Amend ACTA: Safeguards in Preamble, Ch. 1

James Love
September 10, 2010

Amendment

In the preamble, DELETE:

[CH/US/EU/Kor/Mor/Mex/J: Determined to implement this Agreement in a manner consistent with the objectives and principles set out in the TRIPS Agreement;]

In Chapter One, Section A. Article 1.X safeguards RESTORE

[AUS/NZ/Sing/CAN: ARTICLE 1.X:

1. The enforcement of intellectual property rights should contribute to the promotion of technological innovation and to the transfer and dissemination of technology, to the mutual advantage of producers and users of technological knowledge and in a manner conducive to social and economic welfare, and to a balance of rights and obligations.

2. Parties may, in formulating or amending their laws and regulations, adopt measures necessary to protect public health and nutrition, and to promote the public interest in sectors of vital importance to their socio-economic and technological development, provided that such measures are consistent with the provisions of this Agreement.

3. Appropriate measures, provided that they are consistent with the provisions of this Agreement, may be needed to prevent the abuse of intellectual property rights by right holders or the resort to practices which unreasonably restrain trade or adversely affect the international transfer of technology.] [J/Mex/Kor/US: delete this provision]

 

Article 1.X, as paragraphs 4 and 5, or to Chapter Two, ADD

2.x: GENERAL OBLIGATIONS WITH RESPECT TO ENFORCEMENT:

x. Members agree that some practices or conditions pertaining to intellectual property rights which restrain competition may have adverse effects on trade and may impede the transfer and dissemination of technology.

xx. Nothing in this Agreement shall prevent Members from specifying in their legislation practices or conditions that may in particular cases constitute an abuse of intellectual property rights, and may adopt appropriate measures to prevent or control such practices.

Justification:

Article 1.X, proposed by Australia, New Zealand, Singapore and Canada, includes the language of Articles 7 and 8 of the TRIPS Agreement, as part of Chapter One.  The safeguard would be stronger if included as part of Chapter One, than as a reference in the preamble. 

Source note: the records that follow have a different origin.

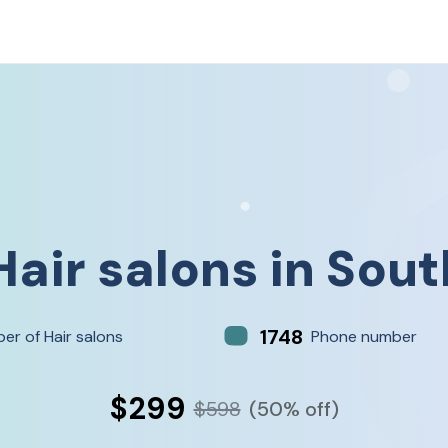
Hair salons
in
Sout
1748
er of Hair salons
Phone number
$299
$598
(50% off)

Missing so far from the safeguards in the ACTA are the stronger statements found in Article 40 of the TRIPS, which go further in some areas than Article 8 of the TRIPS.  (Paragraphs 1.X.2 and 1.X.3 above).

At present, the U.S. does not provide for royalties or injunctions in certain cases of abuses of rights, including for example, in the case of biosimiliar drugs, when an incumbent seller of a biological product fails to disclosure relevant patents to a potential competitor.

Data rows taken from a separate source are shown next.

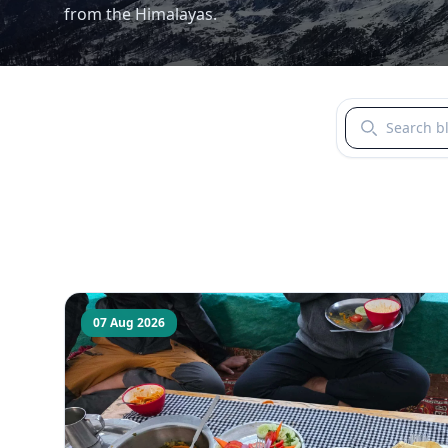
from the Himalayas.
Search blogs b
07 Aug 2026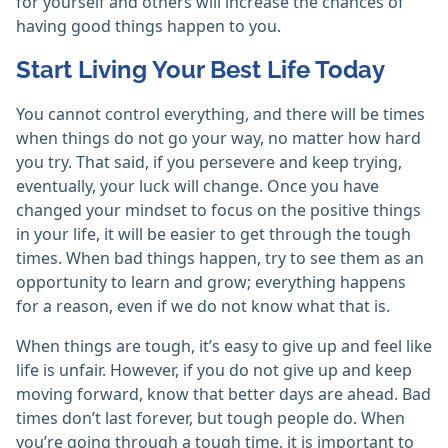
for yourself and others will increase the chances of
having good things happen to you.
Start Living Your Best Life Today
You cannot control everything, and there will be times
when things do not go your way, no matter how hard
you try. That said, if you persevere and keep trying,
eventually, your luck will change. Once you have
changed your mindset to focus on the positive things
in your life, it will be easier to get through the tough
times. When bad things happen, try to see them as an
opportunity to learn and grow; everything happens
for a reason, even if we do not know what that is.
When things are tough, it’s easy to give up and feel like
life is unfair. However, if you do not give up and keep
moving forward, know that better days are ahead. Bad
times don’t last forever, but tough people do. When
you’re going through a tough time, it is important to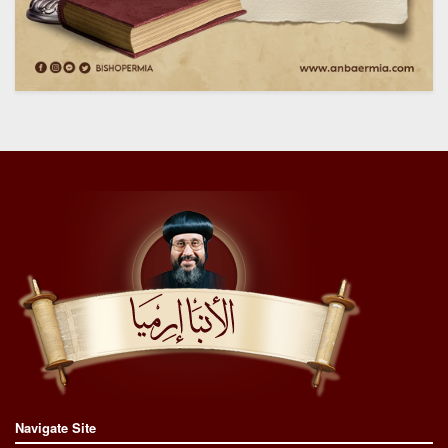
Navigate Site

Under the Part II of the TRIPS Agreement, non-voluntary authorizations to use patents can have a zero royalty, in cases involving a remedy to anticompetitive practices.  The logic behind this provision in Article 31 of the TRIPS, also applies to cases where the non-voluntary authorization is fashioned as limitation remedies to enforce rights.

Again, logically, this should also apply to all intellectual property rights, including pharmaceutical test data, copyrights, industrial designs, trademarks, etc.    The critical issue is, does the ACTA recognize and provide space for the cases where there are such abuses of rights.

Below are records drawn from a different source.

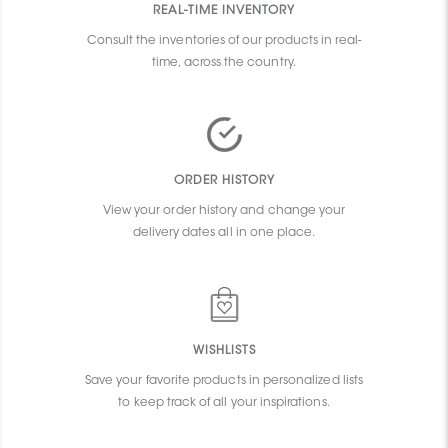
REAL-TIME INVENTORY
Consult the inventories of our products in real-
time, across the country.
ORDER HISTORY
View your order history and change your
delivery dates all in one place.
WISHLISTS
Save your favorite products in personalized lists
to keep track of all your inspirations.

The proposed text x and xx are very similar, but not identical to the language in TRIPS Article 40.  They refer to "practices or conditions" rather than "licensing practices or conditions," to make it clearer that they would cover such cases as the failure to disclose patents, which is addressed in the U.S. legislation on biosimiliars, or cases of non-disclosure related to certain standard making practices, such as Unocal's undisclosed patent on reformulated gas.*

There are also, of course, the many cases where government agencies and courts have sought to address a wide range of abuses of rights, ranging from refusals to license, various forms of patent misuse, tying, excessive pricing, etc.

By not specifically addressing these issues in the context of limitations on right-holder remedies, the ACTA negotiators are implicitly suggesting such abuses do not exist, or are not important. That is a mistake.

*See:  By Neela Banerjee, "Unocal Is Sued by F.T.C. Over California Gas Patent," New York Times, March 5, 2003.   "Dual Consent Orders Resolve Competitive Concerns About Chevron's $18 Billion Purchase of Unocal, FTC's 2003 Complaint Against Unocal. In Major Victory for Consumers, Unocal to Halt Enforcement of Reformulated Gasoline Patents; Will Release Relevant Patents to the Public," FTC Press Release, June 10, 2005.

See generally, CPTech resources on remedies to anticompetitive uses of patents.